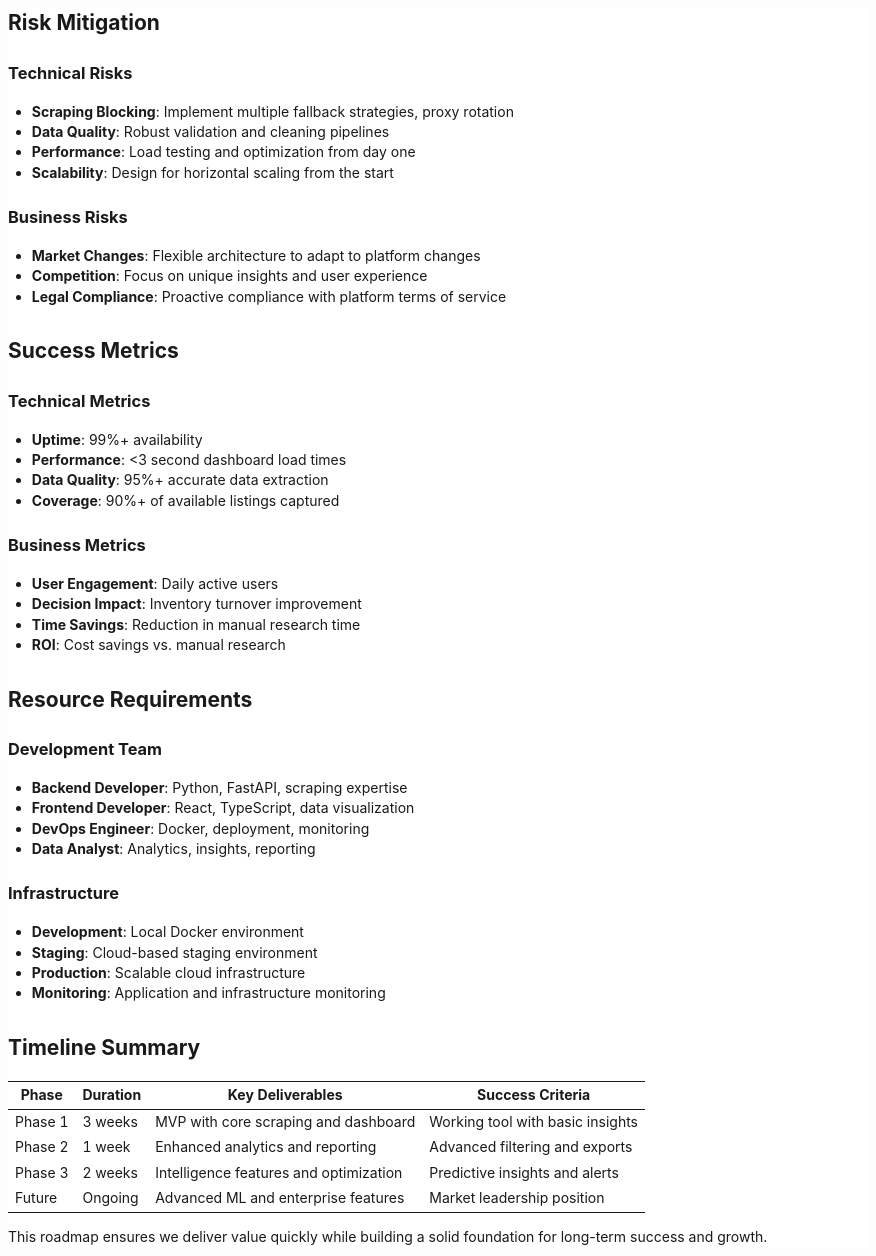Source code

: ## Risk Mitigation

### Technical Risks
- **Scraping Blocking**: Implement multiple fallback strategies, proxy rotation
- **Data Quality**: Robust validation and cleaning pipelines
- **Performance**: Load testing and optimization from day one
- **Scalability**: Design for horizontal scaling from the start

### Business Risks
- **Market Changes**: Flexible architecture to adapt to platform changes
- **Competition**: Focus on unique insights and user experience
- **Legal Compliance**: Proactive compliance with platform terms of service

## Success Metrics

### Technical Metrics
- **Uptime**: 99%+ availability
- **Performance**: <3 second dashboard load times
- **Data Quality**: 95%+ accurate data extraction
- **Coverage**: 90%+ of available listings captured

### Business Metrics
- **User Engagement**: Daily active users
- **Decision Impact**: Inventory turnover improvement
- **Time Savings**: Reduction in manual research time
- **ROI**: Cost savings vs. manual research

## Resource Requirements

### Development Team
- **Backend Developer**: Python, FastAPI, scraping expertise
- **Frontend Developer**: React, TypeScript, data visualization
- **DevOps Engineer**: Docker, deployment, monitoring
- **Data Analyst**: Analytics, insights, reporting

### Infrastructure
- **Development**: Local Docker environment
- **Staging**: Cloud-based staging environment
- **Production**: Scalable cloud infrastructure
- **Monitoring**: Application and infrastructure monitoring

## Timeline Summary

| Phase | Duration | Key Deliverables | Success Criteria |
|-------|----------|------------------|------------------|
| Phase 1 | 3 weeks | MVP with core scraping and dashboard | Working tool with basic insights |
| Phase 2 | 1 week | Enhanced analytics and reporting | Advanced filtering and exports |
| Phase 3 | 2 weeks | Intelligence features and optimization | Predictive insights and alerts |
| Future | Ongoing | Advanced ML and enterprise features | Market leadership position |

This roadmap ensures we deliver value quickly while building a solid foundation for long-term success and growth.
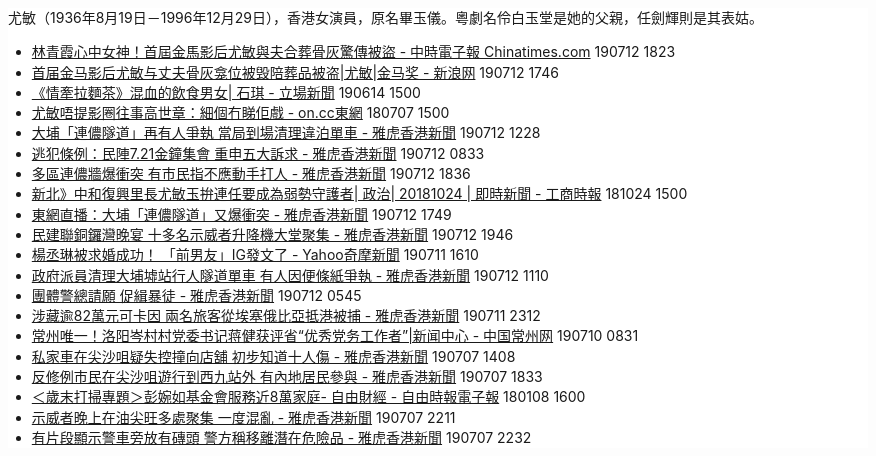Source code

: 尤敏（1936年8月19日－1996年12月29日），香港女演員，原名畢玉儀。粵劇名伶白玉堂是她的父親，任劍輝則是其表姑。
- [林青霞心中女神！首屆金馬影后尤敏與夫合葬骨灰驚傳被盜 - 中時電子報 Chinatimes.com](https://www.chinatimes.com/realtimenews/20190712003661-260404 "林青霞心中女神！首屆金馬影后尤敏與夫合葬骨灰驚傳被盜 - 中時電子報 Chinatimes.com") 190712 1823
- [首届金马影后尤敏与丈夫骨灰龛位被毁陪葬品被盗|尤敏|金马奖 - 新浪网](https://ent.sina.com.cn/m/c/2019-07-12/doc-ihytcitm1581619.shtml "首届金马影后尤敏与丈夫骨灰龛位被毁陪葬品被盗|尤敏|金马奖 - 新浪网") 190712 1746
- [《情牽拉麵茶》混血的飲食男女| 石琪 - 立場新聞](https://thestandnews.com/culture/%E6%83%85%E7%89%BD%E6%8B%89%E9%BA%B5%E8%8C%B6-%E6%B7%B7%E8%A1%80%E7%9A%84%E9%A3%B2%E9%A3%9F%E7%94%B7%E5%A5%B3/ "《情牽拉麵茶》混血的飲食男女| 石琪 - 立場新聞") 190614 1500
- [尤敏唔提影圈往事高世章：細個冇睇佢戲 - on.cc東網](https://hk.on.cc/hk/bkn/cnt/entertainment/20180707/bkn-20180707163039579-0707_00862_001.html "尤敏唔提影圈往事高世章：細個冇睇佢戲 - on.cc東網") 180707 1500
- [大埔「連儂隧道」再有人爭執 當局到場清理違泊單車 - 雅虎香港新聞](https://hk.news.yahoo.com/%E5%A4%A7%E5%9F%94-%E9%80%A3%E5%84%82%E9%9A%A7%E9%81%93-%E5%86%8D%E6%9C%89%E4%BA%BA%E7%88%AD%E5%9F%B7-%E7%95%B6%E5%B1%80%E5%88%B0%E5%A0%B4%E6%B8%85%E7%90%86%E9%81%95%E6%B3%8A%E5%96%AE%E8%BB%8A-042811974.html "大埔「連儂隧道」再有人爭執 當局到場清理違泊單車 - 雅虎香港新聞") 190712 1228
- [逃犯條例：民陣7.21金鐘集會 重申五大訴求 - 雅虎香港新聞](https://hk.news.yahoo.com/%E9%80%83%E7%8A%AF%E6%A2%9D%E4%BE%8B%E6%B0%91%E9%99%A3-721-%E9%87%91%E9%90%98%E9%9B%86%E6%9C%83-%E9%87%8D%E7%94%B3%E4%BA%94%E5%A4%A7%E8%A8%B4%E6%B1%82-003309098.html "逃犯條例：民陣7.21金鐘集會 重申五大訴求 - 雅虎香港新聞") 190712 0833
- [多區連儂牆爆衝突 有市民指不應動手打人 - 雅虎香港新聞](https://hk.news.yahoo.com/%E5%A4%9A%E5%8D%80%E9%80%A3%E5%84%82%E7%89%86%E7%88%86%E8%A1%9D%E7%AA%81-%E6%9C%89%E5%B8%82%E6%B0%91%E6%8C%87%E4%B8%8D%E6%87%89%E5%8B%95%E6%89%8B%E6%89%93%E4%BA%BA-103622759.html "多區連儂牆爆衝突 有市民指不應動手打人 - 雅虎香港新聞") 190712 1836
- [新北》中和復興里長尤敏玉拚連任要成為弱勢守護者| 政治| 20181024 | 即時新聞 - 工商時報](https://m.ctee.com.tw/livenews/jj/20181023004718-260407 "新北》中和復興里長尤敏玉拚連任要成為弱勢守護者| 政治| 20181024 | 即時新聞 - 工商時報") 181024 1500
- [東網直播：大埔「連儂隧道」又爆衝突 - 雅虎香港新聞](https://hk.news.yahoo.com/%E6%9D%B1%E7%B6%B2%E7%9B%B4%E6%92%AD-%E5%A4%A7%E5%9F%94-%E9%80%A3%E5%84%82%E9%9A%A7%E9%81%93-%E5%8F%88%E7%88%86%E8%A1%9D%E7%AA%81-094940655.html "東網直播：大埔「連儂隧道」又爆衝突 - 雅虎香港新聞") 190712 1749
- [民建聯銅鑼灣晚宴 十多名示威者升降機大堂聚集 - 雅虎香港新聞](https://hk.news.yahoo.com/%E6%B0%91%E5%BB%BA%E8%81%AF%E9%8A%85%E9%91%BC%E7%81%A3%E6%99%9A%E5%AE%B4-%E5%8D%81%E5%A4%9A%E5%90%8D%E7%A4%BA%E5%A8%81%E8%80%85%E5%8D%87%E9%99%8D%E6%A9%9F%E5%A4%A7%E5%A0%82%E8%81%9A%E9%9B%86-114613698.html "民建聯銅鑼灣晚宴 十多名示威者升降機大堂聚集 - 雅虎香港新聞") 190712 1946
- [楊丞琳被求婚成功！ 「前男友」IG發文了 - Yahoo奇摩新聞](https://tw.news.yahoo.com/%E6%A5%8A%E4%B8%9E%E7%90%B3%E8%A2%AB%E6%B1%82%E5%A9%9A%E6%88%90%E5%8A%9F-%E5%89%8D%E7%94%B7%E5%8F%8Big%E7%99%BC%E6%96%87%E4%BA%86-081015148.html "楊丞琳被求婚成功！ 「前男友」IG發文了 - Yahoo奇摩新聞") 190711 1610
- [政府派員清理大埔墟站行人隧道單車 有人因便條紙爭執 - 雅虎香港新聞](https://hk.news.yahoo.com/%E6%94%BF%E5%BA%9C%E6%B4%BE%E5%93%A1%E6%B8%85%E7%90%86%E5%A4%A7%E5%9F%94%E5%A2%9F%E7%AB%99%E8%A1%8C%E4%BA%BA%E9%9A%A7%E9%81%93%E5%96%AE%E8%BB%8A-%E6%9C%89%E4%BA%BA%E5%9B%A0%E4%BE%BF%E6%A2%9D%E7%B4%99%E7%88%AD%E5%9F%B7-031040341.html "政府派員清理大埔墟站行人隧道單車 有人因便條紙爭執 - 雅虎香港新聞") 190712 1110
- [團體警總請願 促緝暴徒 - 雅虎香港新聞](https://hk.news.yahoo.com/%E5%9C%98%E9%AB%94%E8%AD%A6%E7%B8%BD%E8%AB%8B%E9%A1%98-%E4%BF%83%E7%B7%9D%E6%9A%B4%E5%BE%92-214500973.html "團體警總請願 促緝暴徒 - 雅虎香港新聞") 190712 0545
- [涉藏逾82萬元可卡因 兩名旅客從埃塞俄比亞抵港被捕 - 雅虎香港新聞](https://hk.news.yahoo.com/%E6%B6%89%E8%97%8F%E9%80%BE82%E8%90%AC%E5%85%83%E5%8F%AF%E5%8D%A1%E5%9B%A0-%E5%85%A9%E5%90%8D%E6%97%85%E5%AE%A2%E5%BE%9E%E5%9F%83%E5%A1%9E%E4%BF%84%E6%AF%94%E4%BA%9E%E6%8A%B5%E6%B8%AF%E8%A2%AB%E6%8D%95-151252841.html "涉藏逾82萬元可卡因 兩名旅客從埃塞俄比亞抵港被捕 - 雅虎香港新聞") 190711 2312
- [常州唯一！洛阳岑村村党委书记蒋健获评省“优秀党务工作者”|新闻中心 - 中国常州网](http://news.cz001.com.cn/2019-07/10/content_3634372.htm "常州唯一！洛阳岑村村党委书记蒋健获评省“优秀党务工作者”|新闻中心 - 中国常州网") 190710 0831
- [私家車在尖沙咀疑失控撞向店舖 初步知道十人傷 - 雅虎香港新聞](https://hk.news.yahoo.com/%E7%A7%81%E5%AE%B6%E8%BB%8A%E5%9C%A8%E5%B0%96%E6%B2%99%E5%92%80%E7%96%91%E5%A4%B1%E6%8E%A7%E8%A1%9D%E4%B8%8A%E8%A1%8C%E4%BA%BA%E8%B7%AF-%E5%88%9D%E6%AD%A5%E7%9F%A5%E9%81%93%E5%8D%81%E4%BA%BA%E5%82%B7-060849417.html "私家車在尖沙咀疑失控撞向店舖 初步知道十人傷 - 雅虎香港新聞") 190707 1408
- [反修例市民在尖沙咀遊行到西九站外 有內地居民參與 - 雅虎香港新聞](https://hk.news.yahoo.com/%E5%8F%8D%E4%BF%AE%E4%BE%8B%E5%B8%82%E6%B0%91%E5%9C%A8%E5%B0%96%E6%B2%99%E5%92%80%E9%81%8A%E8%A1%8C%E5%88%B0%E8%A5%BF%E4%B9%9D%E7%AB%99%E5%A4%96-%E6%9C%89%E5%85%A7%E5%9C%B0%E5%B1%85%E6%B0%91%E5%8F%83%E8%88%87-103330427.html "反修例市民在尖沙咀遊行到西九站外 有內地居民參與 - 雅虎香港新聞") 190707 1833
- [＜歲末打掃專題＞彭婉如基金會服務近8萬家庭- 自由財經 - 自由時報電子報](https://ec.ltn.com.tw/article/paper/1166637 "＜歲末打掃專題＞彭婉如基金會服務近8萬家庭- 自由財經 - 自由時報電子報") 180108 1600
- [示威者晚上在油尖旺多處聚集 一度混亂 - 雅虎香港新聞](https://hk.news.yahoo.com/%E7%A4%BA%E5%A8%81%E8%80%85%E6%99%9A%E4%B8%8A%E5%9C%A8%E6%B2%B9%E5%B0%96%E6%97%BA%E5%A4%9A%E8%99%95%E8%81%9A%E9%9B%86-%E5%BA%A6%E6%B7%B7%E4%BA%82-141137168.html "示威者晚上在油尖旺多處聚集 一度混亂 - 雅虎香港新聞") 190707 2211
- [有片段顯示警車旁放有磚頭 警方稱移離潛在危險品 - 雅虎香港新聞](https://hk.news.yahoo.com/%E6%9C%89%E7%89%87%E6%AE%B5%E9%A1%AF%E7%A4%BA%E8%AD%A6%E8%BB%8A%E6%97%81%E6%94%BE%E6%9C%89%E7%A3%9A%E9%A0%AD-%E8%AD%A6%E6%96%B9%E7%A8%B1%E7%A7%BB%E9%9B%A2%E6%BD%9B%E5%9C%A8%E5%8D%B1%E9%9A%AA%E5%93%81-143244118.html "有片段顯示警車旁放有磚頭 警方稱移離潛在危險品 - 雅虎香港新聞") 190707 2232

**Exercise instructions:** Copy the records' lines from the line with "### Business Metrics" to the line with "## Resource Requirements", including both of those lines, and nothing else.

**Answer area:**
### Business Metrics
- **User Engagement**: Daily active users
- **Decision Impact**: Inventory turnover improvement
- **Time Savings**: Reduction in manual research time
- **ROI**: Cost savings vs. manual research

## Resource Requirements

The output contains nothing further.